Work order - All records below are to be repeated exactly, with the pictures left out.

==== Data extracts

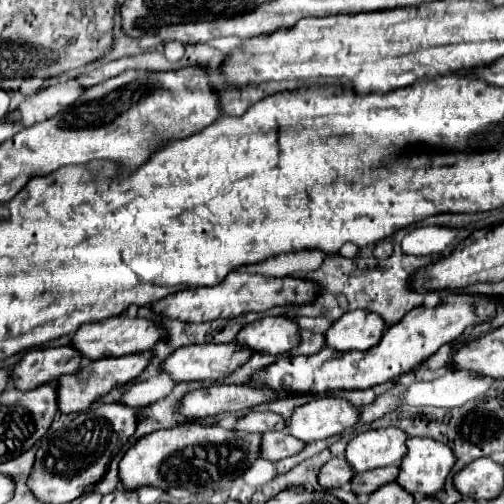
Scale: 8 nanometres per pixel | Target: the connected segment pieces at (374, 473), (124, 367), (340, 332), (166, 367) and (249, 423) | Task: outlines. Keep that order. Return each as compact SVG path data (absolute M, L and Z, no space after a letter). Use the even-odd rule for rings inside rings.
M385 466L385 468L375 468L375 470L367 470L367 472L359 472L351 478L351 490L355 494L369 494L375 492L377 488L381 488L383 484L395 482L399 474L397 466Z
M137 352L129 356L119 356L119 358L101 358L101 360L91 360L83 364L83 368L75 374L59 376L55 382L55 388L59 388L59 412L71 414L71 412L87 410L99 396L105 396L117 384L127 384L129 380L137 378L147 366L149 358L151 358L151 352Z
M345 312L325 332L325 346L339 352L369 350L379 344L385 332L385 322L373 312Z
M237 342L229 344L191 344L177 348L171 356L165 358L165 362L159 366L161 372L169 374L175 382L189 382L189 380L219 380L229 376L233 370L243 366L253 352L245 346L239 346Z
M247 412L233 426L235 432L247 432L247 434L253 432L263 434L269 430L283 430L283 428L285 428L285 420L273 412Z

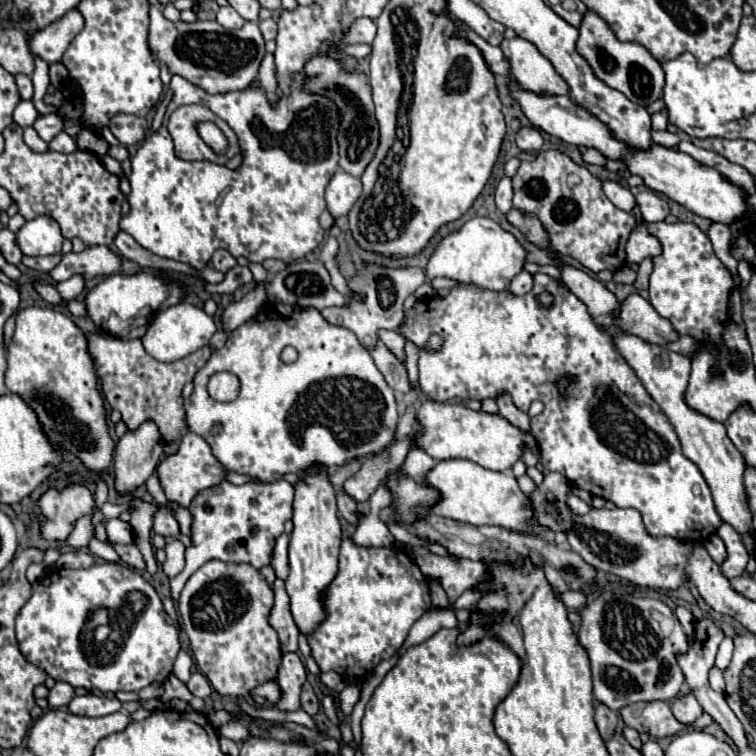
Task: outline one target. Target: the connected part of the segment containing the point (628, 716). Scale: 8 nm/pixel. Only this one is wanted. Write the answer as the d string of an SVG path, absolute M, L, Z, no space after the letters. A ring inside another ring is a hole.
M635 702L621 710L621 718L627 726L637 732L647 732L651 738L675 736L685 730L683 722L673 716L667 702Z

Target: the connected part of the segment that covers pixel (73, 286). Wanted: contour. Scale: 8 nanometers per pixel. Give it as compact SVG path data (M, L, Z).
M73 276L73 278L69 278L69 280L57 284L57 290L59 290L59 294L63 296L65 302L79 298L81 292L83 292L83 288L85 288L85 280L83 280L83 276Z

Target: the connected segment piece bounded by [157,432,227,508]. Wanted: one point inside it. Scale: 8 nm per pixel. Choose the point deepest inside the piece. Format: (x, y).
(193, 468)

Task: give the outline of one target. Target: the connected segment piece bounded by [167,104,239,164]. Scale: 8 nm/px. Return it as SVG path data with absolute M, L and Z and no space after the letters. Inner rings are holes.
M191 104L191 106L181 106L177 108L171 118L169 118L169 132L173 136L175 142L175 152L179 158L185 160L211 160L211 162L227 162L231 160L237 152L239 152L239 144L237 138L233 134L233 130L227 126L227 122L223 122L221 118L217 118L209 108L199 106L199 104ZM209 120L213 124L217 124L221 128L221 132L225 134L228 140L228 148L225 154L215 154L203 140L199 140L199 132L197 126Z

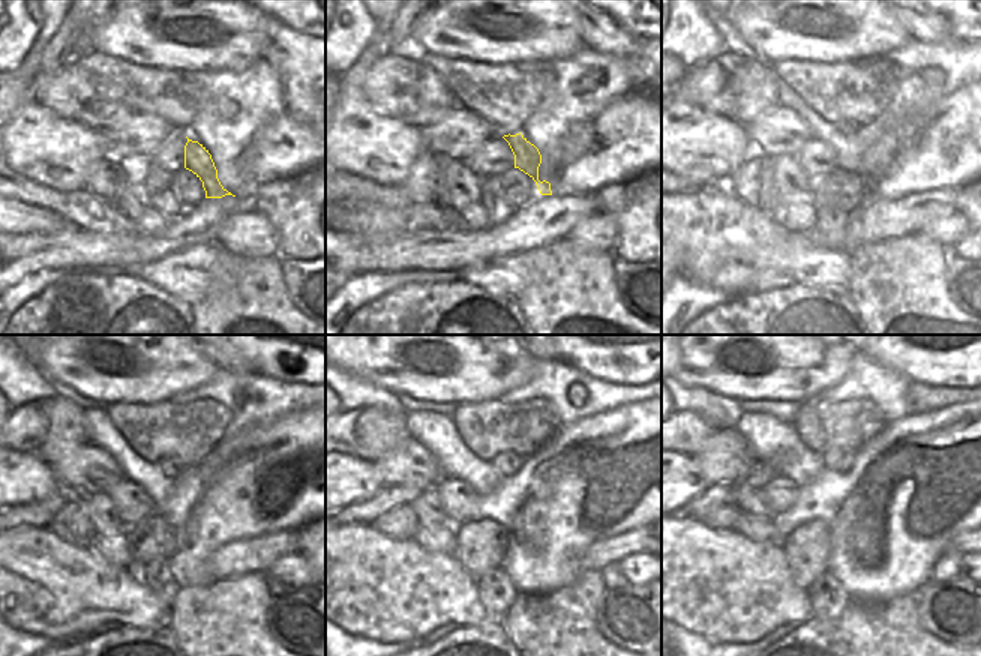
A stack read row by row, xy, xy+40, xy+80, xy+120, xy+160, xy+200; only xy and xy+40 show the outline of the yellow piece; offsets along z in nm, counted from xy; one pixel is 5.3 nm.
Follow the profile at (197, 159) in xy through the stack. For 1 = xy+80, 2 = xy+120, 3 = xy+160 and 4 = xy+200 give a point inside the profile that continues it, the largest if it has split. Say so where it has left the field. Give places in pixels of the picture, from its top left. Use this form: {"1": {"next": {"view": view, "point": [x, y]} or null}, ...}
{"1": {"next": {"view": "xy+80", "point": [851, 149]}}, "2": {"next": {"view": "xy+120", "point": [171, 469]}}, "3": {"next": {"view": "xy+160", "point": [506, 463]}}, "4": {"next": {"view": "xy+200", "point": [836, 458]}}}

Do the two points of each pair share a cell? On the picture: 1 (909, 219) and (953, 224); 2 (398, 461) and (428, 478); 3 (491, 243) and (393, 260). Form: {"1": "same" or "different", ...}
{"1": "different", "2": "same", "3": "same"}

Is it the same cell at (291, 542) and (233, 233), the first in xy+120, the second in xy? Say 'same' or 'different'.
different

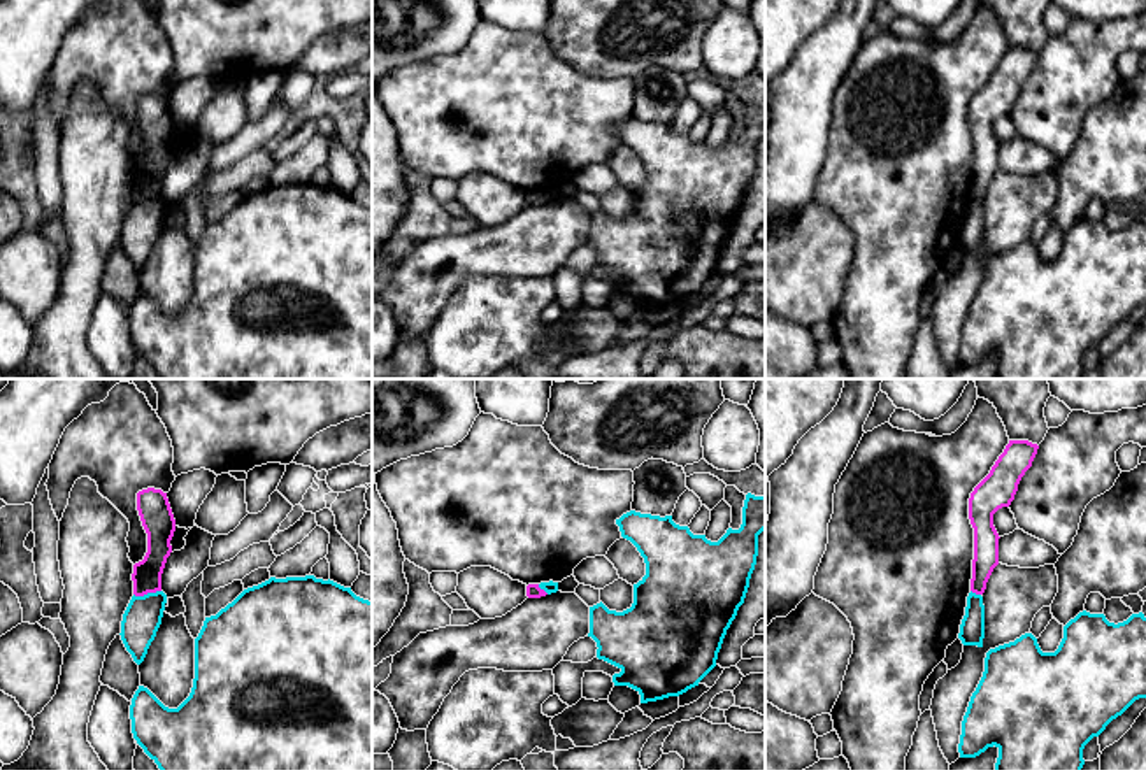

========

Output for this task -
Scale: 8 nanometres per pixel | Target: the connected segment pieces at (374, 473), (124, 367), (340, 332), (166, 367) and (249, 423) | Task: outlines. Keep that order. Return each as compact SVG path data (absolute M, L and Z, no space after a letter). Use the even-odd rule for rings inside rings.
M385 466L385 468L375 468L375 470L367 470L367 472L359 472L351 478L351 490L355 494L369 494L375 492L377 488L381 488L383 484L395 482L399 474L397 466Z
M137 352L129 356L119 356L119 358L101 358L101 360L91 360L83 364L83 368L75 374L59 376L55 382L55 388L59 388L59 412L71 414L71 412L87 410L99 396L105 396L117 384L127 384L129 380L137 378L147 366L149 358L151 358L151 352Z
M345 312L325 332L325 346L339 352L369 350L379 344L385 332L385 322L373 312Z
M237 342L229 344L191 344L177 348L171 356L165 358L165 362L159 366L161 372L169 374L175 382L189 382L189 380L219 380L229 376L233 370L243 366L253 352L245 346L239 346Z
M247 412L233 426L235 432L247 432L247 434L253 432L263 434L269 430L283 430L283 428L285 428L285 420L273 412Z

Task: outline one target. Target: the connected part of the segment containing the point (628, 716). Scale: 8 nm/pixel. Only this one is wanted. Write the answer as the d string of an SVG path, absolute M, L, Z, no space after the letters. A ring inside another ring is a hole.
M635 702L621 710L621 718L627 726L637 732L647 732L651 738L675 736L685 730L683 722L673 716L667 702Z

Target: the connected part of the segment that covers pixel (73, 286). Wanted: contour. Scale: 8 nanometers per pixel. Give it as compact SVG path data (M, L, Z).
M73 276L73 278L69 278L69 280L57 284L57 290L59 290L59 294L63 296L65 302L79 298L81 292L83 292L83 288L85 288L85 280L83 280L83 276Z

Target: the connected segment piece bounded by [157,432,227,508]. Wanted: one point inside it. Scale: 8 nm per pixel. Choose the point deepest inside the piece. Format: (x, y).
(193, 468)

Task: give the outline of one target. Target: the connected segment piece bounded by [167,104,239,164]. Scale: 8 nm/px. Return it as SVG path data with absolute M, L and Z and no space after the letters. Inner rings are holes.
M191 104L191 106L181 106L177 108L171 118L169 118L169 132L173 136L175 142L175 152L179 158L185 160L211 160L211 162L227 162L231 160L237 152L239 152L239 144L237 138L233 134L233 130L227 126L227 122L223 122L221 118L217 118L209 108L199 106L199 104ZM209 120L213 124L217 124L221 128L221 132L225 134L228 140L228 148L225 154L215 154L203 140L199 140L199 132L197 126Z

A stack read row by row, xy, xy+40, xy+80, xy+120, xy+160, xy+200; only xy and xy+40 show the outline of the yellow piece; offsets along z in nm, counted from xy; one pixel is 5.3 nm.
Follow the profile at (197, 159) in xy through the stack. For 1 = xy+80, 2 = xy+120, 3 = xy+160 and 4 = xy+200 give a point inside the profile that continues it, the largest if it has split. Say so where it has left the field. Give places in pixels of the picture, from its top left. Use this form: {"1": {"next": {"view": view, "point": [x, y]} or null}, ...}
{"1": {"next": {"view": "xy+80", "point": [851, 149]}}, "2": {"next": {"view": "xy+120", "point": [171, 469]}}, "3": {"next": {"view": "xy+160", "point": [506, 463]}}, "4": {"next": {"view": "xy+200", "point": [836, 458]}}}

Do the two points of each pair share a cell? On the picture: 1 (909, 219) and (953, 224); 2 (398, 461) and (428, 478); 3 (491, 243) and (393, 260). Form: {"1": "same" or "different", ...}
{"1": "different", "2": "same", "3": "same"}

Is it the same cell at (291, 542) and (233, 233), the first in xy+120, the second in xy? Say 'same' or 'different'.
different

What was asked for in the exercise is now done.